Kermin seemed unfazed — content, even — with the utter lack of answers, but Charlene underwent a slow metamorphosis while she waited in all of those waiting rooms. The process began to consume the purpose. She started to collect medical textbooks; she began subscribing to half a dozen obscure dermatology newsletters and journals; she amassed a detailed, cross-referenced Rolodex of doctors’ names, which she slowly crossed off one by one. With each successive visit, Charlene became more and more determined to find the root cause of her son’s extraordinary condition, though her reasons for doing so were both circular and tautological. Something was wrong with him because no one could figure out what was wrong with him. In an African American family, Radar would be a dark, slight-featured baby with unusually straight hair — nothing more, nothing less. The problem (if one could even call it a problem) arose only when you placed him alongside his biological parents.
When Charlene once sheepishly confessed her own smell condition to Dr. Zeikman, a specialist in Queens who was attempting to treat Radar, he told her it was most likely psychosomatic, that she was simply internalizing the situation with her son. This rebuke so shook her that she could not sleep for three nights straight. Could it actually be that her condition was all in her mind? But surely he could tell there was something wrong with her son? This, she had not made up. This — everyone could see. Right?

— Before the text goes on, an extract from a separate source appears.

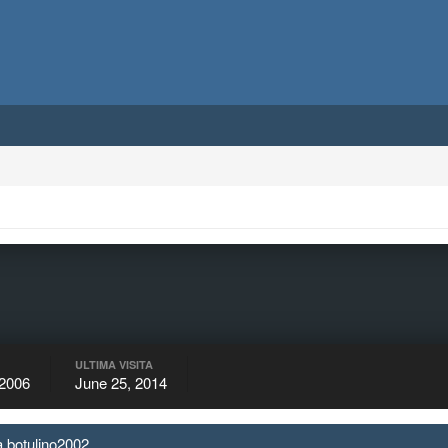
ULTIMA VISITA
 2006
June 25, 2014
a botulino2002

She called Dr. Zeikman’s office several days later, under the pretense of complaining about the peroxide formula he had prescribed for Radar. In truth, she wanted to press him on the extent to which he thought her delusional. If it was not her son but she who must be treated, then. . then what on earth should she do?
The phone in the doctor’s office rang and rang until the answering machine clicked on. There was a long pause, and then, in a quavering voice, the secretary announced that Dr. Arnold Zeikman had passed away the night before from a heart attack. All future appointments were canceled.
Charlene stood with the phone in her hand, shocked. She stared at Radar dozing in his bouncy seat. She felt sad for a minute, sad for the briefness of life, sad for Dr. Zeikman’s family. But then this feeling was quickly replaced — she was ashamed to admit — by disapproval. Maybe it didn’t make sense, but she found herself wondering how a doctor of any skill had managed to die of a heart attack. Shouldn’t his alleged expertise on the body’s mechanics shield him from his own mechanics ever breaking down?
She put down the phone and went over to her sleeping son. She let the tips of her fingers brush across his forehead. His skin was warm to the touch. He stirred; his lips trembled.
“Radar, my Radar,” she whispered. “What have I done to you?”
Well, we just think it’s all so crazy,” said Louise. “Don’t we?”
“ Don’t we?” she repeated.
“We do,” said Bertrand. “We don’t think it’s right.”
They were congregated in the Radmanovics’ cramped kitchen in Elizabeth. Charlene’s parents, Louise and Bertrand, now retired, had just returned from an anniversary trip to Cornwall, and they were sipping tea and eating wine gums as Radar sat at their feet, sucking on a pair of headphones. A stack of dermatology textbooks loomed precariously close to the toaster oven.